- **Problem details**: Scan the listing that follows and report how many lines contain "right". Write the number alone.

- **Recorded data**:
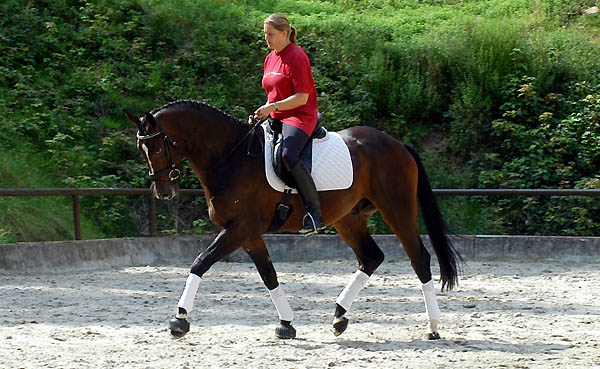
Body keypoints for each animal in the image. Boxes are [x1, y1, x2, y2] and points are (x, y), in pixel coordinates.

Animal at [124, 98, 462, 340]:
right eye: (141, 147)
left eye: (158, 145)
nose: (163, 191)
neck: (231, 158)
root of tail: (396, 144)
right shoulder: (249, 234)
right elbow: (269, 275)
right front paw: (286, 324)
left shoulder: (240, 229)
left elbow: (200, 262)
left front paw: (180, 318)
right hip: (348, 219)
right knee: (371, 257)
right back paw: (339, 316)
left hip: (397, 210)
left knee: (419, 259)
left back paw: (433, 327)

- **Exercise result**: 7